== MATERIAL FOR THIS EXERCISE ==

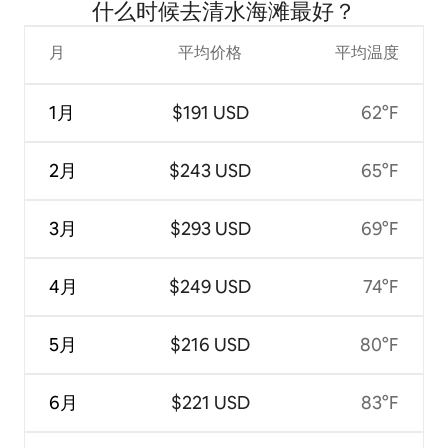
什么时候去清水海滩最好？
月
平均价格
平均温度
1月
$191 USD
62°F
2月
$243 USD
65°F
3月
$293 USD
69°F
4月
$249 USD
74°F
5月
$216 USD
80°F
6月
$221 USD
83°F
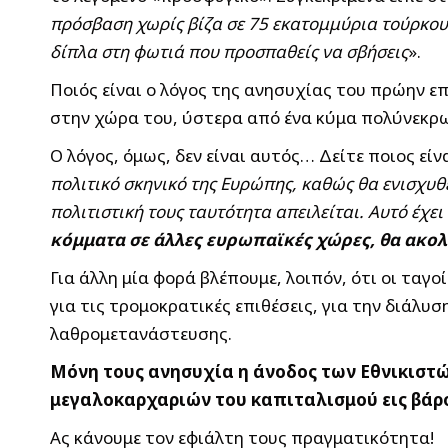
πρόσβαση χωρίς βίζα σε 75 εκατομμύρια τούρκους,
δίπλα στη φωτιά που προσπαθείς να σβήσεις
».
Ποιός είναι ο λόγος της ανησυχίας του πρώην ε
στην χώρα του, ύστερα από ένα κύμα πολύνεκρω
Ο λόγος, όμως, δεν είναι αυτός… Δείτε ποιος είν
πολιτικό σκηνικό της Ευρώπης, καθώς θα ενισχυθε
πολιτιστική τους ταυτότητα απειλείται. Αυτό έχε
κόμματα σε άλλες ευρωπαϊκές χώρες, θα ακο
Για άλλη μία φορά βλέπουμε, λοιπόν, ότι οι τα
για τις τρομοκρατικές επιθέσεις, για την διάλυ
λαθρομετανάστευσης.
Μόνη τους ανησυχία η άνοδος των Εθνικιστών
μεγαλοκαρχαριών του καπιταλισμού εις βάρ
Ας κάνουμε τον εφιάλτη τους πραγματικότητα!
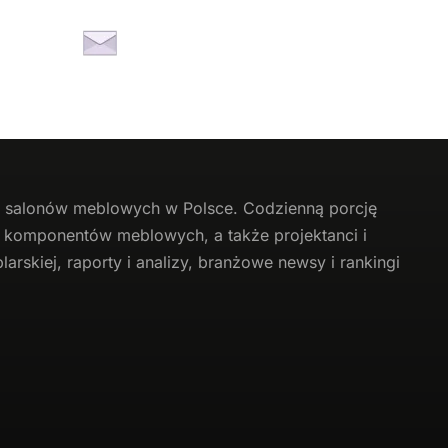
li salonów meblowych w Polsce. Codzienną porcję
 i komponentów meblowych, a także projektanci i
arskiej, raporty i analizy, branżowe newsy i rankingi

===

# [DIRECTIONS]
Before printing the records again, strip out the pictures; change nothing else.

# [ANSWER TO THIS PROBLEM]
什么时候去清水海滩最好？
月
平均价格
平均温度
1月
$191 USD
62°F
2月
$243 USD
65°F
3月
$293 USD
69°F
4月
$249 USD
74°F
5月
$216 USD
80°F
6月
$221 USD
83°F
πρόσβαση χωρίς βίζα σε 75 εκατομμύρια τούρκους,
δίπλα στη φωτιά που προσπαθείς να σβήσεις
».
Ποιός είναι ο λόγος της ανησυχίας του πρώην ε
στην χώρα του, ύστερα από ένα κύμα πολύνεκρω
Ο λόγος, όμως, δεν είναι αυτός… Δείτε ποιος είν
πολιτικό σκηνικό της Ευρώπης, καθώς θα ενισχυθε
πολιτιστική τους ταυτότητα απειλείται. Αυτό έχε
κόμματα σε άλλες ευρωπαϊκές χώρες, θα ακο
Για άλλη μία φορά βλέπουμε, λοιπόν, ότι οι τα
για τις τρομοκρατικές επιθέσεις, για την διάλυ
λαθρομετανάστευσης.
Μόνη τους ανησυχία η άνοδος των Εθνικιστών
μεγαλοκαρχαριών του καπιταλισμού εις βάρ
Ας κάνουμε τον εφιάλτη τους πραγματικότητα!
li salonów meblowych w Polsce. Codzienną porcję
 i komponentów meblowych, a także projektanci i
arskiej, raporty i analizy, branżowe newsy i rankingi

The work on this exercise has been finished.